-------- SOURCE INFORMATION
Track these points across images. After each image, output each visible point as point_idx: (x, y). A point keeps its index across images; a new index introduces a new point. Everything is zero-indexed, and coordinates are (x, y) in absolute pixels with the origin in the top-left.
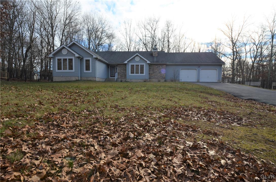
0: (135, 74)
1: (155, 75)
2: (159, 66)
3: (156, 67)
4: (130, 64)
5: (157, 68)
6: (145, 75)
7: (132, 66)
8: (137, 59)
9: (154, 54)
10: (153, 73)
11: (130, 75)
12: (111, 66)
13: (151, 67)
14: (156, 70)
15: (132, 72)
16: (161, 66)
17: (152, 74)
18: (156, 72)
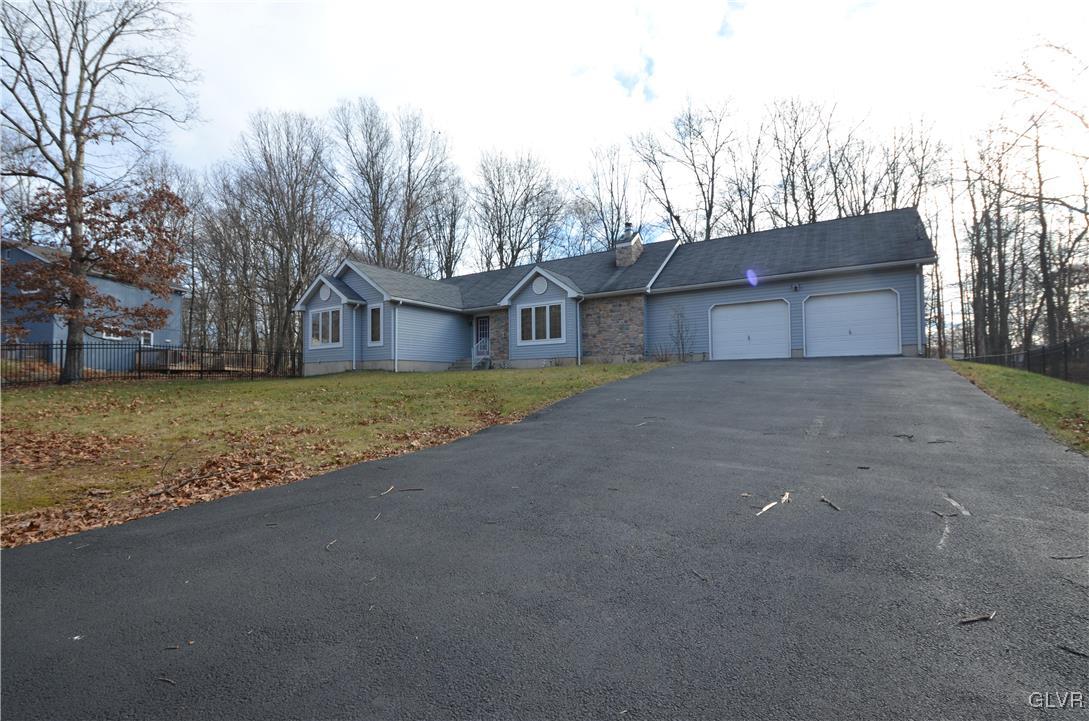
0: (534, 342)
1: (605, 340)
2: (618, 303)
3: (610, 306)
4: (520, 307)
5: (612, 311)
6: (564, 341)
7: (526, 313)
8: (539, 287)
9: (622, 256)
10: (600, 332)
11: (519, 344)
12: (478, 318)
13: (590, 312)
14: (609, 321)
15: (526, 335)
16: (625, 303)
17: (594, 336)
18: (610, 326)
----------------
> **ABOUT THIS TASK**:
Please duplicate the lines of the entries from the start through the line that has "12: (111, 66)", keeping them unchanged and omitting the pictures.

> **ANSWER TO THIS PROBLEM**:
Track these points across images. After each image, output each visible point as point_idx: (x, y). A point keeps its index across images; a new index introduces a new point. Everything is zero-indexed, and coordinates are (x, y) in absolute pixels with the origin in the top-left.
0: (135, 74)
1: (155, 75)
2: (159, 66)
3: (156, 67)
4: (130, 64)
5: (157, 68)
6: (145, 75)
7: (132, 66)
8: (137, 59)
9: (154, 54)
10: (153, 73)
11: (130, 75)
12: (111, 66)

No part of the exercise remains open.